Our So Cal Fibershed chapter has been looking for ways to engage more meaningfully with indigenous peoples and practices of the region we also call home.
We began with a simple acknowledgement of our location, in time and space, on the unceded, ancestral, and traditional lands of the Tongva and Gabrielino peoples. We are inviting indigenous authors, artists, scholars to speak, and we are seeking out research and resources to learn from and to share.
One such platform is UCLA’s Mapping Indigenous LA project. Some notes from their website are copied below for context. And a link to the site for more content and context.
In this project we aim to provide a digital map of the layered, sedimented geographies of Indigenous Los Angeles through digital storytelling and community-based research collaboration. Our project includes the Gabrielino/Tongva and Tataviam, the first people of Los Angeles, who struggle for recognition of their sacred spaces and their political rights, American Indians who were displaced through governmental policies, as well as the indigenous diasporas from Latin America (LAID) and Oceania (AP) — people displaced by militarism, neoliberal economic policies, and overlapping colonial histories.

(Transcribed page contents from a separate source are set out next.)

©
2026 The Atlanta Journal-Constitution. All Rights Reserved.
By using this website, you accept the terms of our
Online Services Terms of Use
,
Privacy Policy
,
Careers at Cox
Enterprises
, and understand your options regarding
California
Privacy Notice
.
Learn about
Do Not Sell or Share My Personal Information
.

Mapping Indigenous LA provides a research tool that allowing local communities to research their own history and add relevant documents, photography, and digital stories of importance to telling their histories and the stories of places within Los Angeles. We provide a platform to facilitate understanding of how the rich diversity of indigenous histories of the city intersect and to see each community’s history within in its own interactive map.